Assignment. What is the number of lines below that include "logging"? Give that number alone.

Collected data
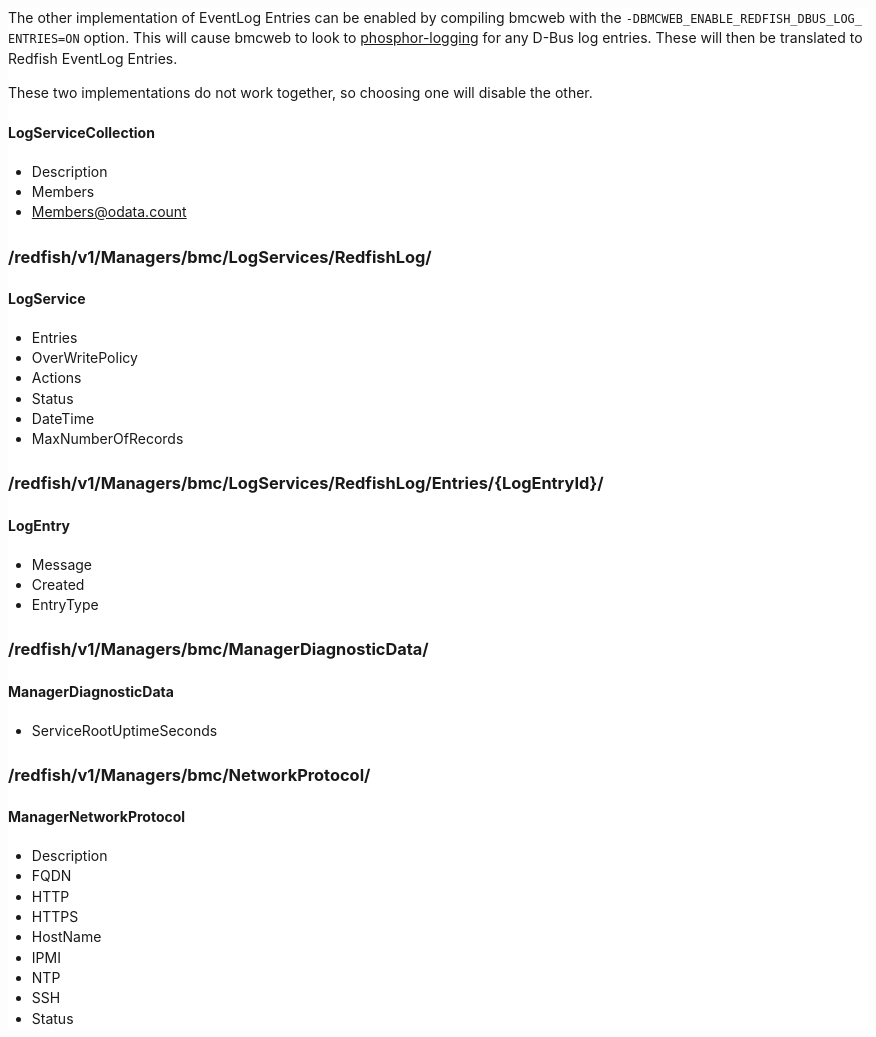 The other implementation of EventLog Entries can be enabled by compiling bmcweb
with the `-DBMCWEB_ENABLE_REDFISH_DBUS_LOG_ENTRIES=ON` option. This will cause
bmcweb to look to [phosphor-logging][4] for any D-Bus log entries. These will
then be translated to Redfish EventLog Entries.

These two implementations do not work together, so choosing one will disable the
other.

#### LogServiceCollection

- Description
- Members
- Members@odata.count

### /redfish/v1/Managers/bmc/LogServices/RedfishLog/

#### LogService

- Entries
- OverWritePolicy
- Actions
- Status
- DateTime
- MaxNumberOfRecords

### /redfish/v1/Managers/bmc/LogServices/RedfishLog/Entries/{LogEntryId}/

#### LogEntry

- Message
- Created
- EntryType

### /redfish/v1/Managers/bmc/ManagerDiagnosticData/

#### ManagerDiagnosticData

- ServiceRootUptimeSeconds

### /redfish/v1/Managers/bmc/NetworkProtocol/

#### ManagerNetworkProtocol

- Description
- FQDN
- HTTP
- HTTPS
- HostName
- IPMI
- NTP
- SSH
- Status


[1]: https://www.dmtf.org/standards/redfish
[2]: https://redfish.dmtf.org/schemas/v1/LogService.json
[4]: https://github.com/openbmc/phosphor-logging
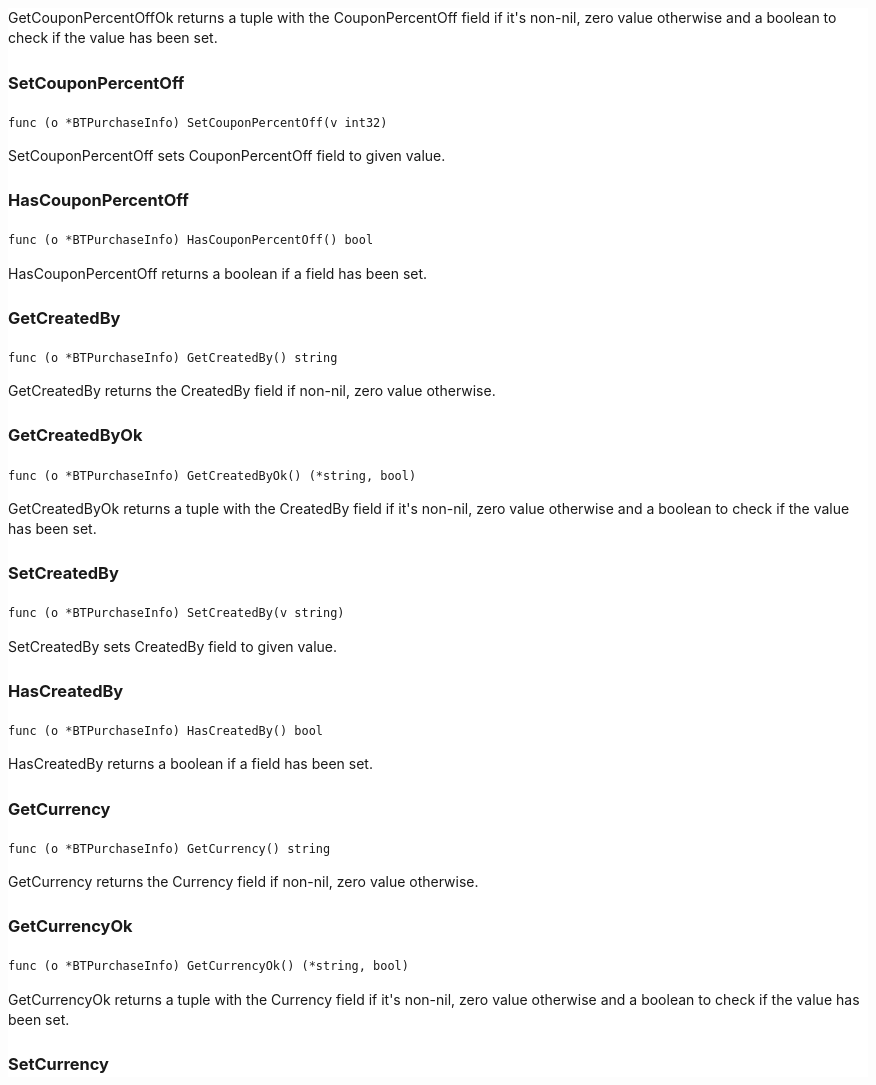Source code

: GetCouponPercentOffOk returns a tuple with the CouponPercentOff field if it's non-nil, zero value otherwise
and a boolean to check if the value has been set.

### SetCouponPercentOff

`func (o *BTPurchaseInfo) SetCouponPercentOff(v int32)`

SetCouponPercentOff sets CouponPercentOff field to given value.

### HasCouponPercentOff

`func (o *BTPurchaseInfo) HasCouponPercentOff() bool`

HasCouponPercentOff returns a boolean if a field has been set.

### GetCreatedBy

`func (o *BTPurchaseInfo) GetCreatedBy() string`

GetCreatedBy returns the CreatedBy field if non-nil, zero value otherwise.

### GetCreatedByOk

`func (o *BTPurchaseInfo) GetCreatedByOk() (*string, bool)`

GetCreatedByOk returns a tuple with the CreatedBy field if it's non-nil, zero value otherwise
and a boolean to check if the value has been set.

### SetCreatedBy

`func (o *BTPurchaseInfo) SetCreatedBy(v string)`

SetCreatedBy sets CreatedBy field to given value.

### HasCreatedBy

`func (o *BTPurchaseInfo) HasCreatedBy() bool`

HasCreatedBy returns a boolean if a field has been set.

### GetCurrency

`func (o *BTPurchaseInfo) GetCurrency() string`

GetCurrency returns the Currency field if non-nil, zero value otherwise.

### GetCurrencyOk

`func (o *BTPurchaseInfo) GetCurrencyOk() (*string, bool)`

GetCurrencyOk returns a tuple with the Currency field if it's non-nil, zero value otherwise
and a boolean to check if the value has been set.

### SetCurrency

Response to this task. 2